‘Winter Kills’: All of the Plots Thicken

Part black comedy, part paranoid thriller, the 1979 movie returns after four decades in a new 35 mm print at Film Forum.

By J. Hoberman

A madcap riff on the assassination of President John F. Kennedy, “Winter Kills,” adapted by the director William Richert from Richard Condon’s 1974 best seller, is part black comedy, part paranoid thriller and — an evocation of cosmic conspiracy that boasts its own conspiratorial back story — part carnival hall of mirrors.

The movie, first released in 1979, and then again in 1983 (with its ending supposedly altered), returns after four decades in a new 35 mm print.

The President’s Commission on the Assassination of President Kennedy, known as the Warren Commission and established in 1963, was still hotly contested when Condon wrote his novel, a precursor to literary treatments of Kennedy’s death like Don DeLillo’s “Libra” and James Ellroy’s “American Tabloid.” The movie is redolent of Watergate-era films like “The Parallax View” from 1974, but in the age of QAnon it scarcely seems dated. One of the novel’s favorable reviews quotes Condon to the effect that, in contemporary America truths are less important than “the illusion of truths.”

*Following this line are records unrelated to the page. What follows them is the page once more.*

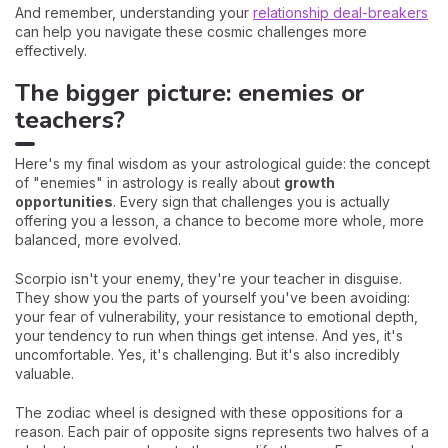
And remember, understanding your
relationship deal-breakers
can help you navigate these cosmic challenges more
effectively.
The bigger picture: enemies or
teachers?
Here's my final wisdom as your astrological guide: the concept
of "enemies" in astrology is really about
growth
opportunities
. Every sign that challenges you is actually
offering you a lesson, a chance to become more whole, more
balanced, more evolved.
Scorpio isn't your enemy, they're your teacher in disguise.
They show you the parts of yourself you've been avoiding:
your fear of vulnerability, your resistance to emotional depth,
your tendency to run when things get intense. And yes, it's
uncomfortable. Yes, it's challenging. But it's also incredibly
valuable.
The zodiac wheel is designed with these oppositions for a
reason. Each pair of opposite signs represents two halves of a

Jeff Bridges plays Nick, the younger half brother of a charismatic president murdered by a lone assassin in downtown Philadelphia. Given evidence, years later, of a second gunman, Nick is dragged down a rabbit hole, at once aided and thwarted by his all-powerful father (John Huston, essentially reprising his role in “Chinatown”).

A greater mystery than the plot may be the cast assembled by Richert, directing his first nondocumentary, and his shady producers, whose major credit was the soft-core movie “Black Emanuelle.” The always sympathetic Bridges and the ineffably sleazy Huston are supported by the veteran heavies Richard Boone, Sterling Hayden and Ralph Meeker; the international stars Tomas Milian and Toshiro Mifune; and the reliable wackos Anthony Perkins and Eli Wallach, plus the ’50s melodrama queen Dorothy Malone, with the supermodel Belinda Bauer as the requisite woman of mystery. Elizabeth Taylor (uncredited and silent save for a single angry word) was canny enough to take payment upfront. The rest of the cast seems to have been strung along for the duration of the start-stop shoot.

As chronicled by Condon in a 1983 Harper’s article no less sensational than the movie, as well as a documentary found on the Blu-ray release, “Winter Kills” was six years in production, during which it was repeatedly shut down for lack of cash. (Drug money was involved. One producer was later murdered, his partner wound up in jail.) While these travails may not be evident onscreen, knowledge of the saga adds to the movie’s sense of imperial hubris — the “Game of Thrones”-style credits announcing the stellar cast, the spectacularly superfluous locations shot by Vilmos Zsigmond (between “Close Encounters of the Third Kind” and “The Deer Hunter”!?).

“Winter Kills” is not always easy to follow — Condon’s convoluted plot has been simplified and the film is consequently riddled with narrative lacunae — but from beginning to end, the gist is always clear. The movie “doesn’t make a bit of sense, but it’s fast and handsome and entertaining,” Janet Maslin wrote in her 1979 review in The Times. Preposterous as it is, its vision of total surveillance, constant subterfuge and plutocracy run amok has a measure of social realism.

If paranoid thinking is the antidote to chaos, “Winter Kills” demonstrates its appeal. The movie is an article of faith. That it exists at all is something of a miracle.

Winter Kills

Aug. 11-24 at Film Forum, Manhattan; filmforum.org.